Our laws are not a deterrent, a £30 fine is barely an evening out, when the police aren’t there we just revert to our old habits. The fine is just an inconvenience not a behaviour changing methodology. We apply “zero tolerance” policing for a week just to show something is being done, after the week is done, everyone can go back to how it was.

To change a culture or stamp out an epidemic, strong medication is needed. Would a cyclist jump a red light if they knew their bike would be confiscated for the day and it would cost them £100 to get it back from the pound? It’s a real pain in the butt to walk to work in your cleats, plus you’re now going to be late. What do you tell your boss “sorry I broke the law, they took my bike, I had to walk”? What if they crushed your bike after 3 RLJ offences?
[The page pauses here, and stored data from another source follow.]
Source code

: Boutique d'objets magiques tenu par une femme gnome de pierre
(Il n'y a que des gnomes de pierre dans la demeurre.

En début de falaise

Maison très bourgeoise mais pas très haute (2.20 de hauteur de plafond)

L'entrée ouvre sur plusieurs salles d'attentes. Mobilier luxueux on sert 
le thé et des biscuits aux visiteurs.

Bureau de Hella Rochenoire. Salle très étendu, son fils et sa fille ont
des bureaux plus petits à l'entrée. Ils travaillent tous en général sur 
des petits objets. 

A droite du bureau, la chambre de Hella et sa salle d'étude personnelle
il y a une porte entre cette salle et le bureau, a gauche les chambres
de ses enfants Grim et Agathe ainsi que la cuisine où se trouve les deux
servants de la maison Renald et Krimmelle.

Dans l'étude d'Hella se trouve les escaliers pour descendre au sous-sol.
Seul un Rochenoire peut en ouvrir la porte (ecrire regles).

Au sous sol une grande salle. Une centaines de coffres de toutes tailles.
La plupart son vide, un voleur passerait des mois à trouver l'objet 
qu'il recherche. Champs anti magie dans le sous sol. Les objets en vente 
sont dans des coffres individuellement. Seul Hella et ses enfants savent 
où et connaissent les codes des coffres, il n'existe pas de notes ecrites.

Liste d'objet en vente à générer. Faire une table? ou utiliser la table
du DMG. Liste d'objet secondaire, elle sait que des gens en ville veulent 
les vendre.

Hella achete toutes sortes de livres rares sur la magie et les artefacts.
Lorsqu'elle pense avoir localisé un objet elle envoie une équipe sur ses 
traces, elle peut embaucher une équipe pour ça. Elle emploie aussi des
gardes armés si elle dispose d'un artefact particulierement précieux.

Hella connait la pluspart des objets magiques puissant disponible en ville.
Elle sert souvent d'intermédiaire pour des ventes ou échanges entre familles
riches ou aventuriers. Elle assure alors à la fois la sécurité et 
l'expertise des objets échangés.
Would you do it again? How about when driving your car? If your insurance paid out, no questions asked if you hit a more vulnerable road user. Would you take extra care when speeding up to a cyclist or a pedestrian crossing?

We need a change in our road culture and as humans we don’t seem to be able to self regulate, so isn’t it time those in charge did something that, rather than making themselves popular, made a real difference. It’s it time they made decisions for themselves rather than palming off the responsibility to an expensive review board who then make the tough, unpopular decision – “well it was not us, that what the review board recommended”?

Grow some balls Britain, the Swines are winning.